Azureポータルのスクリーンショットで、テレメトリータブと総合評価イベントチャート、メトリクススコアカードが表示されます。

使用時: 特徴フラグがどのように評価されているかを確認し、そのバリエーションがアプリケーションにとって重要な指標に影響を与えるかどうかを理解したいのです。

機能:

  • 機能フラグイベントを収集・表示 – アプリが送信する評価イベントをキャプチャーし、評価数、ユニークユーザー、バリアントや割り当て理由の分布をAzure App Configurationポータルのテレメトリータブで直接確認できます。
  • メトリクススコアカードで影響を分析(プレビュー) – アプリケーションがアプリケーションインサイトに送信する標準およびカスタムテレメトリーを自動的に分析し、バリアント間で統計的に有意な差を示す指標を、カスタムクエリを書かずに表示します。

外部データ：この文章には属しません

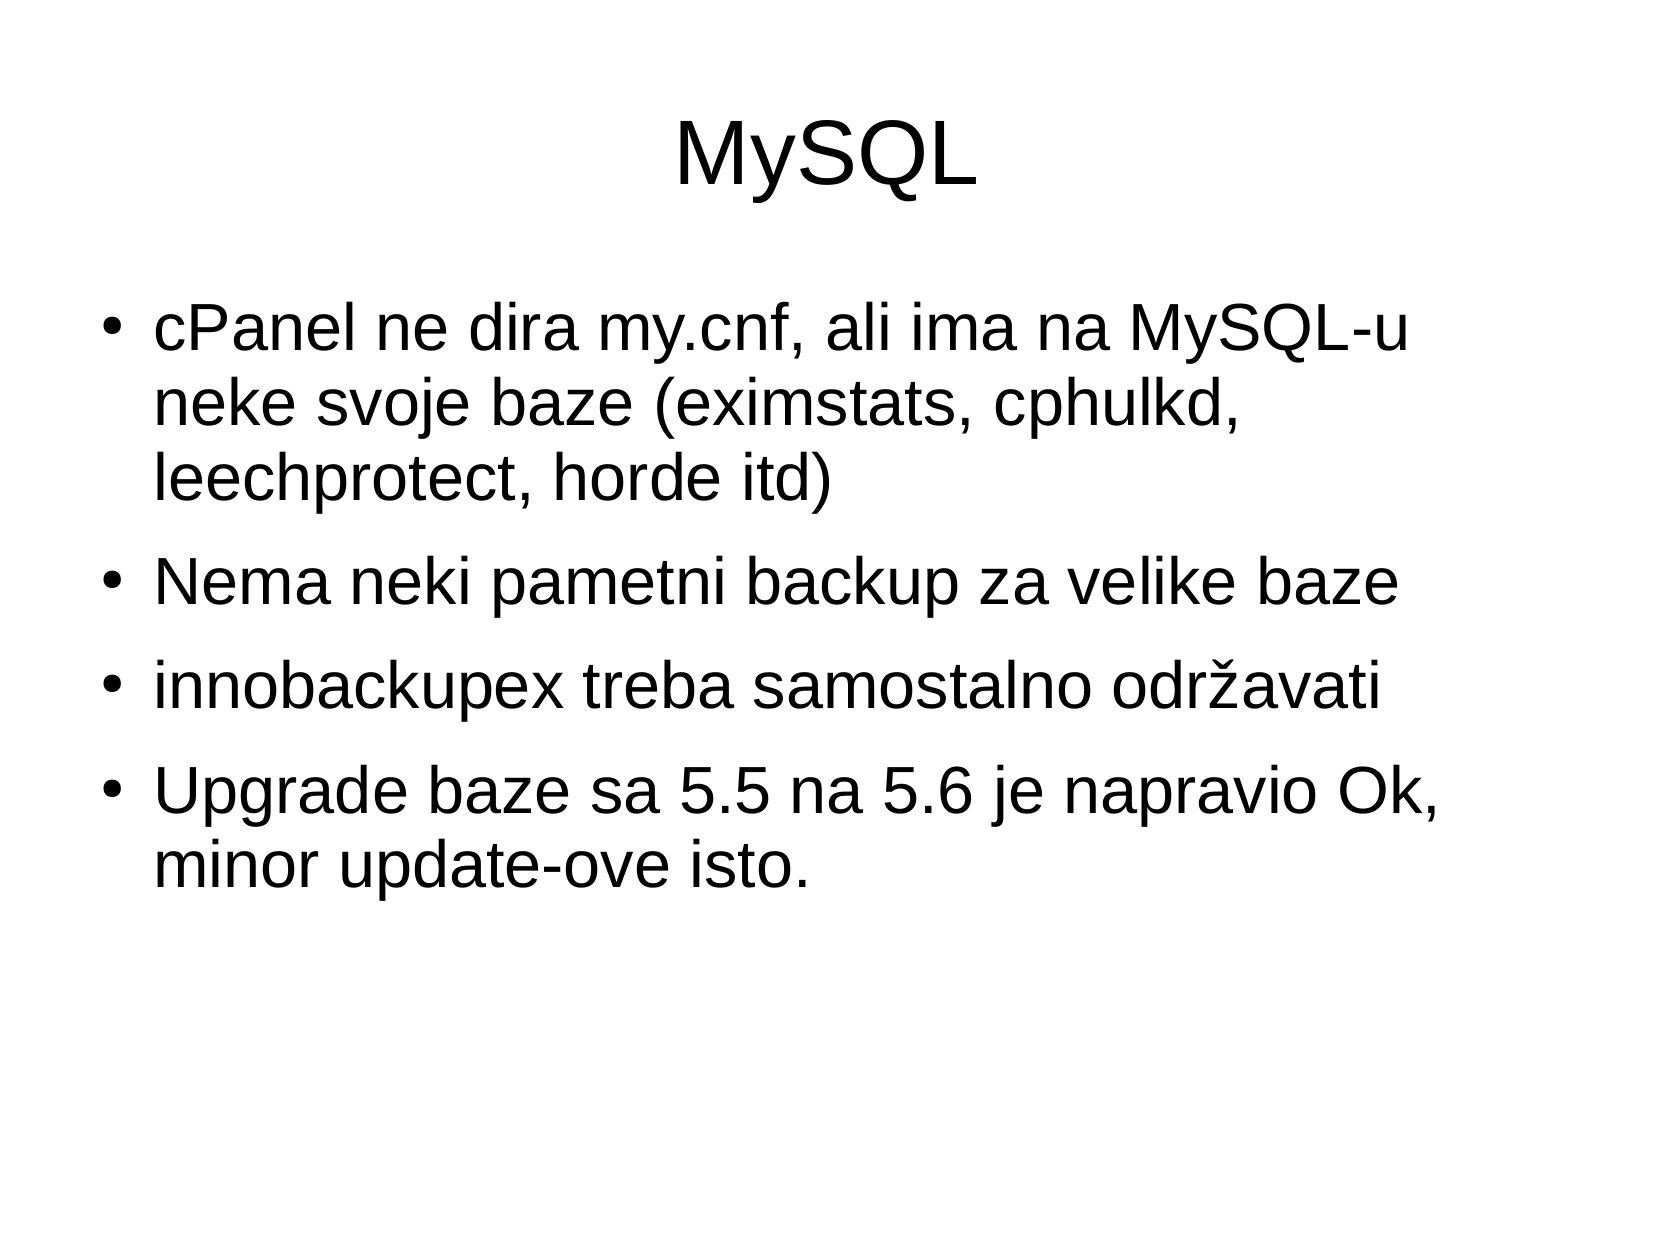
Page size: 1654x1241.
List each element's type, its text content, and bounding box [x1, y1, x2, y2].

title MySQL [82, 49, 1571, 257]
list cPanel ne dira my.cnf, ali ima na MySQL-u neke svoje baze (eximstats, cphulkd, leechprotect, horde itd) Nema neki pametni backup za velike baze innobackupex treba samostalno održavati Upgrade baze sa 5.5 na 5.6 je napravio Ok, minor update-ove isto. [82, 290, 1571, 1010]
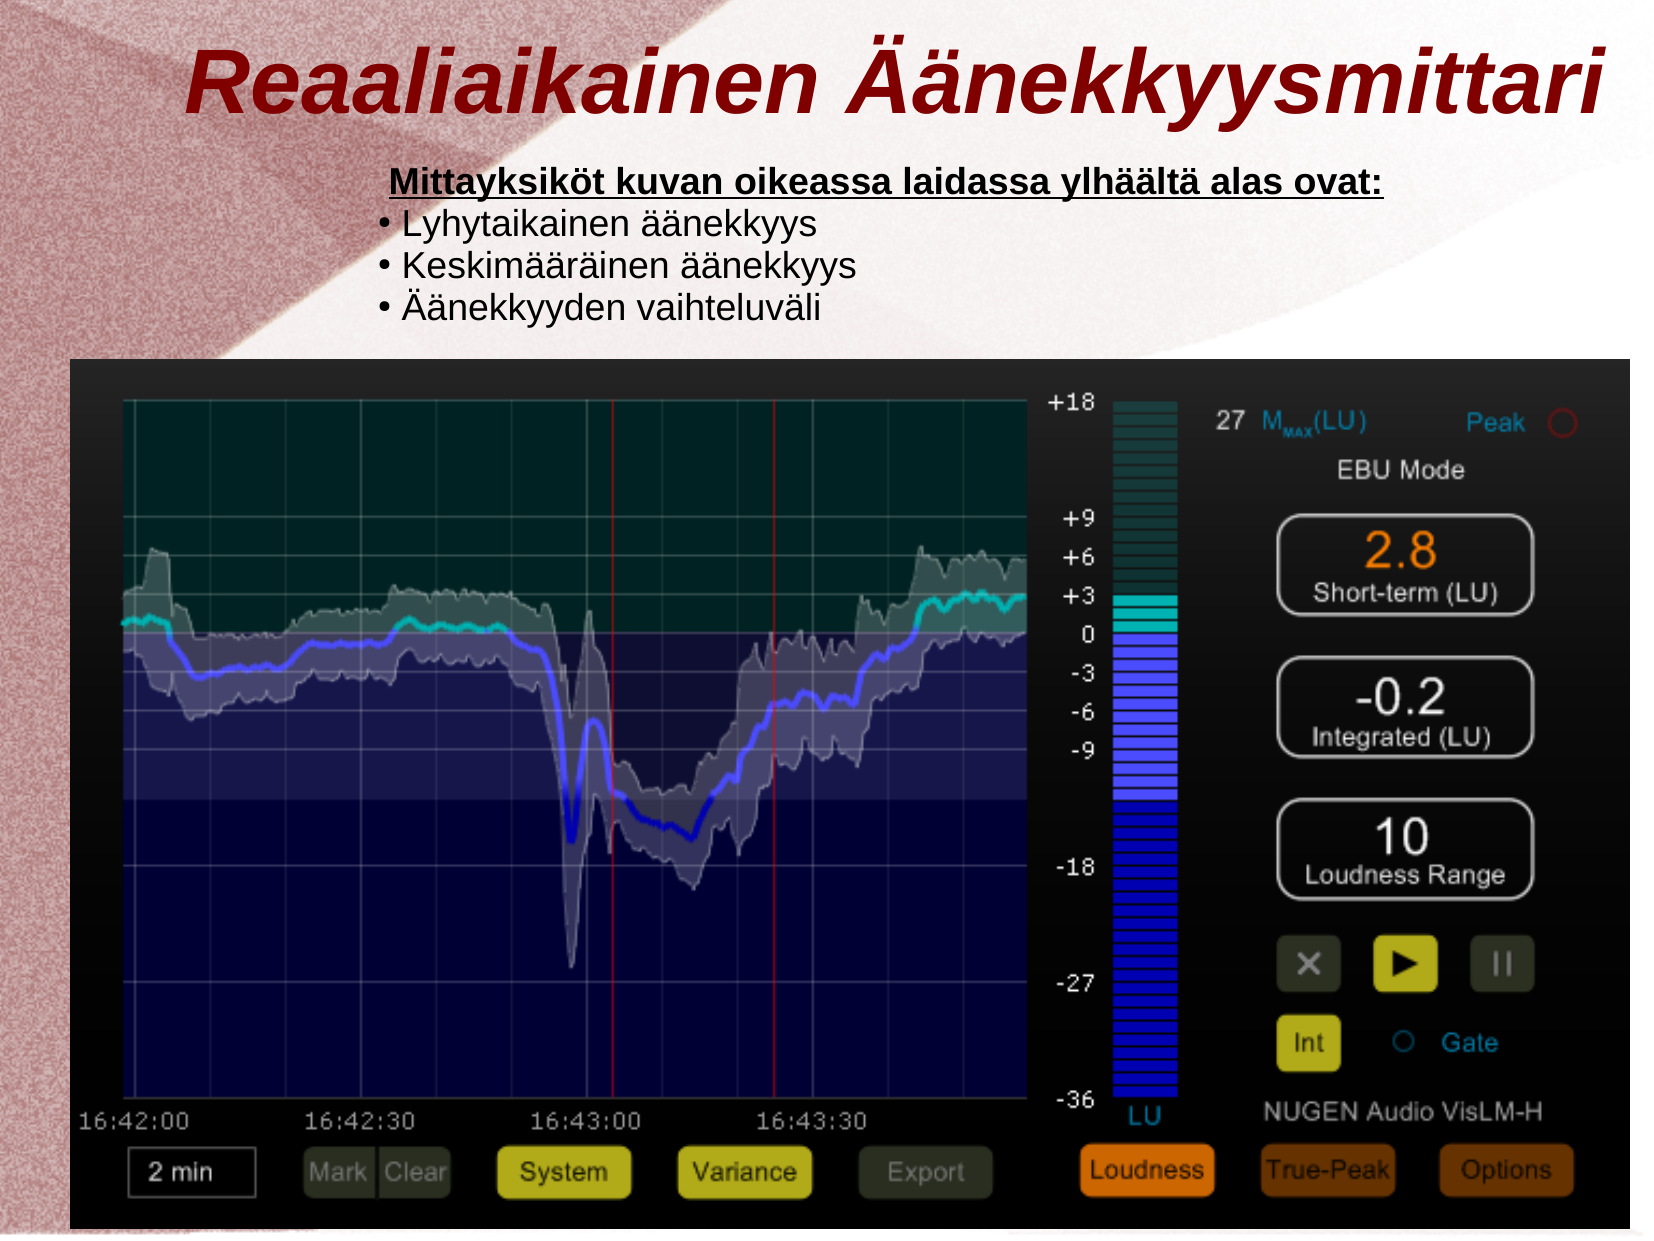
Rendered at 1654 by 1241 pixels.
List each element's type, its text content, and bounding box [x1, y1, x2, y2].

subtitle Mittayksiköt kuvan oikeassa laidassa ylhäältä alas ovat: Lyhytaikainen äänekkyys Keskimääräinen äänekkyys Äänekkyyden vaihteluväli [377, 160, 1406, 329]
picture [0, 0, 1654, 1241]
title Reaaliaikainen Äänekkyysmittari [106, 23, 1607, 140]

例えば、チェックアウトページの実験を続けると、各フラグ評価でテレメトリイベントが発生し、チームはAzure App Configurationポータルのテレメトリタブを確認して、ControlNewDesign間のトラフィック分配が期待通りに動作しているかを確認します。 同じタブでメトリクススコアカードを開くと、 NewDesign バリアントはカスタム PurchaseCompleted 指標で統計的に有意な改善を示し、ページ読み込み時間に有意な回帰はありませんでした。 スコアカードの 「影響あり 」と 「決定的でない 」グループ分けは、チームが一目で結果を確認できるようにしています。 彼らは評価イベントと完了した購入を関連付けるなど、より深く見るためにアプリケーションインサイトを掘り下げることも可能です。

参考資料:

次のステップ

機能フラグを効果的に使うには、アプリケーション内で使われているすべての機能フラグを外部化し、アプリケーション自体を改変・再デプロイせずに状態を変えられるようにする必要があります。 Azure App Configurationは機能フラグの集中リポジトリを提供します。Switch、Rollout、Experimentフラグを定義し、それらの状態を迅速かつ自信を持って管理し、その後、プログラミング言語やフレームワークのApp Configuration ライブラリを使って実行時に機能フラグ評価を追加できます。

クイックスタートから始めましょう

アプリに機能フラグ評価を追加するには、アプリケーションの言語やプラットフォームに特化したクイックスタートを進めてください。

機能フラグの作成と管理

RolloutとExperimentの機能をさらに深く掘り下げましょう

クライアントライブラリとSDK

Azure App Configurationは、複数の言語やプラットフォーム向けの機能管理ライブラリを提供します。 各ライブラリにはNuGet、npm、PyPI、またはMavenのパッケージやサンプルが含まれています。 サポートされているライブラリの全リストおよびリリースノートについては 、Feature Management Overviewをご覧ください。